# Question #eab13

Aug 16, 2016

$\textsf{p H = 4.1}$

#### Explanation:

I got a different value for the initial pH. Here's what I got:

Benzoic acid is a weak acid and dissociates:

$\textsf{{C}_{6} {H}_{5} C O O H r i g h t \le f t h a r p \infty n s {C}_{6} {H}_{5} C O {O}^{-} + {H}^{+}}$

For which:

$\textsf{{K}_{a} = \frac{\left[{C}_{6} {H}_{5} C O {O}^{-}\right] \left[{H}^{+}\right]}{\left[{C}_{6} {H}_{5} C O O H\right]}}$

Rearranging:

$\textsf{\left[{H}^{+}\right] = {K}_{a} \times \frac{\left[{C}_{6} {H}_{5} C O O H\right]}{\left[{C}_{6} {H}_{5} C O {O}^{-}\right]}}$

Since $\textsf{p {K}_{a} = 4.2}$ this means $\textsf{{K}_{a} = 6.31 \times {10}^{- 5} \textcolor{w h i t e}{x} \text{mol/l}}$

I will assume that the no. of moles given refers to equilibrium moles. Since the volume is 1L we can write:

$\textsf{\left[{H}^{+}\right] = 6.31 \times {10}^{- 5} \times \frac{0.3}{0.35} = 5.4 \times {10}^{- 5} \textcolor{w h i t e}{x} \text{mol/l}}$

$\textsf{p H = - \log \left[{H}^{+}\right] = - \log \left(5.4 \times {10}^{- 5}\right) = 4.26}$

Now a small amount of HCl is added. We have a buffer solution here with a large reserve of benzoate ions which can absorb the addition of small amounts of $\textsf{{H}^{+}}$ ions :

$\textsf{{C}_{6} {H}_{5} C O {O}^{-} + {H}^{+} \rightarrow {C}_{6} {H}_{5} C O O H}$

If we add 0.05 moles of $\textsf{{H}^{+}}$ ions you can see that 0.05 moles of benzoate ions will be consumed and 0.05 moles of benzoic acid will be formed.

So we can say:

$\textsf{{n}_{{C}_{6} {H}_{5} C O {O}^{-}} = 0.35 - 0.05 = 0.3}$

and

$\textsf{{n}_{{C}_{6} {H}_{5} C O O H} = 0.3 + 0.05 = 0.35}$

There may be a volume change on mixing but this does not matter as the volume is common to acid and co - base so cancels.
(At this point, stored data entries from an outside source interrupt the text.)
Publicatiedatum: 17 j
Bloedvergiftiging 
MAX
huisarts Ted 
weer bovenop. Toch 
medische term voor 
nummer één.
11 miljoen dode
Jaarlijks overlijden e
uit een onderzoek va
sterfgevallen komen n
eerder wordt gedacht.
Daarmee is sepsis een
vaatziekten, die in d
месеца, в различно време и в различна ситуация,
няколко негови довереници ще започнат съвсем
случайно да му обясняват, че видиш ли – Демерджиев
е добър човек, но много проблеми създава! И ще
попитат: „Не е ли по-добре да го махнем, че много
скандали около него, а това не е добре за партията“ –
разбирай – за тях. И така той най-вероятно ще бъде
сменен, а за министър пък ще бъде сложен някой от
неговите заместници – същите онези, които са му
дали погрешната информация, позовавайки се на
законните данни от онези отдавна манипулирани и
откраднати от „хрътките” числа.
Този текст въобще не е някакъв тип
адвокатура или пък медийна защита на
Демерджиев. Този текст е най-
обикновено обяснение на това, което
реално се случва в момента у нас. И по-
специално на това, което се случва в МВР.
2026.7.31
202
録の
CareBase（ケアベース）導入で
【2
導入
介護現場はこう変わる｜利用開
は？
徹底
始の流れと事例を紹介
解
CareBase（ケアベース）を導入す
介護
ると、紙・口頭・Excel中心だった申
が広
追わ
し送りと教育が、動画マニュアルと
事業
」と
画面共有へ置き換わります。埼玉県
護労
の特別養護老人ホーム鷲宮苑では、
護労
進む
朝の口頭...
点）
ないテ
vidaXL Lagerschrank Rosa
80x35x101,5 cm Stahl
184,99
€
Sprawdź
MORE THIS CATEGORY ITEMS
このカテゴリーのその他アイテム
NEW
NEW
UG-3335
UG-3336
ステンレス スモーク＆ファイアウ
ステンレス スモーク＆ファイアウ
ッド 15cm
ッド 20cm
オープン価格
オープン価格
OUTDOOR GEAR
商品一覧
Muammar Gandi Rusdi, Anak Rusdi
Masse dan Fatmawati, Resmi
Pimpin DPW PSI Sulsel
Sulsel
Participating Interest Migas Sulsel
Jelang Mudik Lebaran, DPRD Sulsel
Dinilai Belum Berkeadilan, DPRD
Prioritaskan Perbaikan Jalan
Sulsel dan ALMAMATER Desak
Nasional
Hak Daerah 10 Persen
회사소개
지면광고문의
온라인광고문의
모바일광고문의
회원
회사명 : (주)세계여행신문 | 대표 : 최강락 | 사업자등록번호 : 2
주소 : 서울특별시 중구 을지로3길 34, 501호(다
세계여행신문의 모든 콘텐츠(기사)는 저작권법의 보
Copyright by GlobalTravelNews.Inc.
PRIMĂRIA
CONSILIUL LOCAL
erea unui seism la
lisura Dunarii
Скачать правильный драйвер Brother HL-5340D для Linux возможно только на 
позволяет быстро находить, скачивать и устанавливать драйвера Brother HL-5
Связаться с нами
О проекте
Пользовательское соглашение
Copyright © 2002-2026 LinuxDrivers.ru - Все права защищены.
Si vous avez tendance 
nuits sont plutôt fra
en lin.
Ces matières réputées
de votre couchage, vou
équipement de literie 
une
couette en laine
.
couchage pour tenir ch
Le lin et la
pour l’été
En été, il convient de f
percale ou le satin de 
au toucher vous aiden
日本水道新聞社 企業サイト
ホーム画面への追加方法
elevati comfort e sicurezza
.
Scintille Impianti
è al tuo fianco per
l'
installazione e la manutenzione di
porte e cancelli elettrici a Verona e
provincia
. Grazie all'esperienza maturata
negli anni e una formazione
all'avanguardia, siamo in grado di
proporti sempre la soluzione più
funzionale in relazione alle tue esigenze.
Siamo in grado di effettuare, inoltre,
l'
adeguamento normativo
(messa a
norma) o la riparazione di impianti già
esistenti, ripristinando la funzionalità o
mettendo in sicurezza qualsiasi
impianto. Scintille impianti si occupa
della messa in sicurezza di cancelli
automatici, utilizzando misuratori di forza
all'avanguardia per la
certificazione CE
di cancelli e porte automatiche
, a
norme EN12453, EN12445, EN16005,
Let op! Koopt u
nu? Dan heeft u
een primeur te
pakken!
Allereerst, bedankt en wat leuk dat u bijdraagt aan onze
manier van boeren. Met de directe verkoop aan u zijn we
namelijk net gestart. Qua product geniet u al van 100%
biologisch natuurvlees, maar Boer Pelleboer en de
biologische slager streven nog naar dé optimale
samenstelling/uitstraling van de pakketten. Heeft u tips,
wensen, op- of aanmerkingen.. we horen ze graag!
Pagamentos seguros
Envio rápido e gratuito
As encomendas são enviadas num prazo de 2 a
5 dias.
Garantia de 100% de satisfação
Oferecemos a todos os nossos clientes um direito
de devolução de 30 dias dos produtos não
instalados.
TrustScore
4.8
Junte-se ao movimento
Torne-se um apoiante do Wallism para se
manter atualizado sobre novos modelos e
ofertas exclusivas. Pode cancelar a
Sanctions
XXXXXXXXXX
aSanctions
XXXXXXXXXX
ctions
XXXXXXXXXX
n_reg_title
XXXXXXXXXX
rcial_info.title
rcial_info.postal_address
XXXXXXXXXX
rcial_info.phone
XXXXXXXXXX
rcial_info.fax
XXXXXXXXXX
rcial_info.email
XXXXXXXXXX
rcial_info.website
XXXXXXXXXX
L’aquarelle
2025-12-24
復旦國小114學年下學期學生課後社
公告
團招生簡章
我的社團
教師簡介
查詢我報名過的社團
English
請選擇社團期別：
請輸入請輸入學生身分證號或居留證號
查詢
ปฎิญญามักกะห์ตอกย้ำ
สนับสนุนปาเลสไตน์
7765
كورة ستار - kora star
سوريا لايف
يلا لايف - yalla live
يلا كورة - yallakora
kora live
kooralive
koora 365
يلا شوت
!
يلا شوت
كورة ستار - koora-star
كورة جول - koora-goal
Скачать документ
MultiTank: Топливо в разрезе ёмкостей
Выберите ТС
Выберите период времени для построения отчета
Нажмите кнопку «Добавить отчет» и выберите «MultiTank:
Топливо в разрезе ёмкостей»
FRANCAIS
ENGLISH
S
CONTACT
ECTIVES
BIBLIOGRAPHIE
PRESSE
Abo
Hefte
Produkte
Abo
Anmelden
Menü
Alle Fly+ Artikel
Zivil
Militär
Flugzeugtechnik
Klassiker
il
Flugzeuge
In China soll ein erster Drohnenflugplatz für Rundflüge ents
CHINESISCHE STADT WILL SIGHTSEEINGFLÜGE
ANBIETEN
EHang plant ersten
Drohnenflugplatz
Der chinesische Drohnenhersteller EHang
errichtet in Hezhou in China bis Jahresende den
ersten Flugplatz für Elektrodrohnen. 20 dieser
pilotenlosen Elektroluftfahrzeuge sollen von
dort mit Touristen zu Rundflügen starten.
We can now put these values into our original expression for $\textsf{\left[{H}^{+}\right] \Rightarrow}$

$\textsf{\left[{H}^{+}\right] = 6.31 \times {10}^{- 5} \times \frac{0.35}{0.3} = 7.36 \times {10}^{- 5} \textcolor{w h i t e}{x} \text{mol/l}}$

$\therefore$$\textsf{p H = - \log \left(7.36 \times {10}^{- 5}\right) = 4.1}$

You can see that the buffer has worked since the pH has fallen only very slightly.